Decided On May 12, 1943
HEMRAJ ALIAS BABU LAL Appellant
V/S
KHEM CHAND Respondents

JUDGEMENT

(1.) This is an appeal by special leave from a decree of the High Court of Judicature at Allahabad dated 12th May 1938, which affirmed a decree of the Subordinate Judge of Agra dated 12 September 1936. The appeal arises out of an execution application made by the appellant's father, Hemraj, since deceased, for the execution of a money decree which he had obtained against one Danpal in the Court of the Subordinate Judge of Agra, afterwards confirmed on appeal against the present respondents, the sons of Danpal, by the attachment and sale of the ancestral property in their hands.

(2.) The parties are governed by the Mitakshara law. The question for determination is whether the respondents can lawfully object to the execution of the decree on the ground that having regard to the nature of the judgment debt, the rule of the pious obligation of a son under the Hindu law to pay his father's debt does not apply to this case; or, in other words, is the debt in respect of which the decree was obtained an avyavaharika debt? Both Courts in India allowed the objection. Hence this appeal by the decree-holders, Hemraj and Danpal, with others, formed a joint Hindu family. In 1925, a suit was instituted, in the Court of the Subordinate Judge of Agra, by Hemraj on behalf of himself and another, for partition of the joint family property, against Danpal and the members of his branch of the family. Included in the suit was a promissory note for Rs. 5264 dated 21 November 1924, executed in favour of Danpal by three brothers, Ram Chand, Sri Chand, and Moonga Ram. This note had been executed in renewal of an earlier note dated 21 December 1921, for Rs. 4680, which itself was in renewal of a promissory note dated 22 February, 1919 for Rupees 4000, which had been advanced by Danpal out of family funds. The partition suit was referred to arbitration and a decree in terms of the award was passed on 19 June 1926. Besides other items of property, the aforesaid promissory note was allotted to Hemraj under the award; it provided that a document or decree which was allotted to one member would be his, that the member in whose name it stood would be responsible to prove its legal necessity and that he should file it in Court within seven days of the decree. It also provided that such a document should be within time, otherwise the party in whose name the document stands shall be responsible for the amount due together with interest up to the date of arbitration award. (see Ss. 2, 6 and 17 of the award). Danpal did not file the document within the specified time, but he filed instead, without giving any notice to Hemraj, another document executed by the three debtors on 21 June 1926. Hemraj filed his application for execution of the decree on 9 January, 1928.
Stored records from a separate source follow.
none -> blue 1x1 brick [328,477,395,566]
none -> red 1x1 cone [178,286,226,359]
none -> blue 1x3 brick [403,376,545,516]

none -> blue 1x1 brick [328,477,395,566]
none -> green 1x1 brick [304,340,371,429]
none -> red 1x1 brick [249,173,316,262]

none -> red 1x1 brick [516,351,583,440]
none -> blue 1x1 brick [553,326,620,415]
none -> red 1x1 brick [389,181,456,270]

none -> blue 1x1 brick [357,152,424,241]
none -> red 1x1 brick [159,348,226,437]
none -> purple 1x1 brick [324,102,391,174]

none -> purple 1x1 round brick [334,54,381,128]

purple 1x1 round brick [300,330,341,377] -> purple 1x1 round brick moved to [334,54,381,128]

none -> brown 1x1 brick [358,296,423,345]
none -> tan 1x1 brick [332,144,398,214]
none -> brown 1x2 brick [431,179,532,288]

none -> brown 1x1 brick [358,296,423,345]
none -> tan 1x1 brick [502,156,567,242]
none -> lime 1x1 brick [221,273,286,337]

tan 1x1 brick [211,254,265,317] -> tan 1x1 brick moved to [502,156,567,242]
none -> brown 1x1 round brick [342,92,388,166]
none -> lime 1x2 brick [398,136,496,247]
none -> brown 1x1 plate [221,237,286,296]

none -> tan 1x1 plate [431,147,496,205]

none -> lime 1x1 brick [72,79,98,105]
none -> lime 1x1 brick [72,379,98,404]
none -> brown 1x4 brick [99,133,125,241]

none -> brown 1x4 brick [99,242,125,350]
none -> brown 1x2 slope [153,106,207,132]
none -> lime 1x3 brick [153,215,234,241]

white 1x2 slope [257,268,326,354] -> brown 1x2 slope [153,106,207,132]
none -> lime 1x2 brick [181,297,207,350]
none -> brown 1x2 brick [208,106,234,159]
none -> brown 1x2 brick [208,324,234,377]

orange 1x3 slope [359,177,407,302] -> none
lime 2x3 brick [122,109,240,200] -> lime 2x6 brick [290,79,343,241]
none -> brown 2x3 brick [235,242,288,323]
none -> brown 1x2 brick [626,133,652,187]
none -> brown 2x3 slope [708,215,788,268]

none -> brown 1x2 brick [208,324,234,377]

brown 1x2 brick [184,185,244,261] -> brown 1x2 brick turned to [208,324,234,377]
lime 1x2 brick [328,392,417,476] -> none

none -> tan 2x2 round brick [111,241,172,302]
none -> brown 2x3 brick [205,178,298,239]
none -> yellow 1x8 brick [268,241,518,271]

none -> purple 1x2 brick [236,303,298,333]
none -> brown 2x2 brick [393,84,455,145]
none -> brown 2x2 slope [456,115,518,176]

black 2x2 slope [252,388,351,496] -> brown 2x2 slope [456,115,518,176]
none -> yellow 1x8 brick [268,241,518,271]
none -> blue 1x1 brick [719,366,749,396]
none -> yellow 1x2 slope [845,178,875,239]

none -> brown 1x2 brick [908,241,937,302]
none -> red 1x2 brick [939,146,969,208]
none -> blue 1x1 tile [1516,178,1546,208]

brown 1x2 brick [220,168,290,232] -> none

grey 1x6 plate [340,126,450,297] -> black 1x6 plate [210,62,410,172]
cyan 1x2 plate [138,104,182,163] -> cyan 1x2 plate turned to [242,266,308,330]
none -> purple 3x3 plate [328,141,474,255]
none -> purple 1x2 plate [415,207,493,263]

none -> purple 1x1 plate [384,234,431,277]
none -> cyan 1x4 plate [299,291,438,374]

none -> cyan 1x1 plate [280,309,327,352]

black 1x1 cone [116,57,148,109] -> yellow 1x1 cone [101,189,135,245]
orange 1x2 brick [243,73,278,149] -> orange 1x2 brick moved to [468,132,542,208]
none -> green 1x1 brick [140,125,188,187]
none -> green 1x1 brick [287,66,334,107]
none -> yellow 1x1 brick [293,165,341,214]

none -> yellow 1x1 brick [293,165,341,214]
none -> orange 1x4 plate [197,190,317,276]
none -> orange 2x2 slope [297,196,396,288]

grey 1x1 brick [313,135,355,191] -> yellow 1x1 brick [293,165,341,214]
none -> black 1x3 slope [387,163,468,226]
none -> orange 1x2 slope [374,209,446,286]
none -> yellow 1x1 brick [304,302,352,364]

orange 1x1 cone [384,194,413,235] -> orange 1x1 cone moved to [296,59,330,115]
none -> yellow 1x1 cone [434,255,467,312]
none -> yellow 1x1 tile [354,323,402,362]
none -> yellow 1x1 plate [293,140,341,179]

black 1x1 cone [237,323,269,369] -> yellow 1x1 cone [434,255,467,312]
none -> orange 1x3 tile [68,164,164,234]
(3.) Danpal then filed on 6 February 1928, the promissory note dated 21 November 1924, by which time it had become time-barred. On 3 December 1938 Hemraj filed a suit in the Court of the Subordinate Judge of Agra for the amount due under the promissory note making the executants of the note, defendants 1 to 3, and Danpal, defendant 4. The suit was dismissed as against defendants 1 to 8 as barred by time, but it was decreed against Danpal. It was admitted in the suit that the document dated 21 June was a forgery. The proceedings showed that Dan-pal allowed the promissory note to become barred by acting fraudulently towards Hemraj. In the course of the judgment, the Subordinate Judge remarked: Danpal defendant has all along been acting dishonestly towards the plaintiff and be cannot be allowed to take advantage of his cleverness and fraud.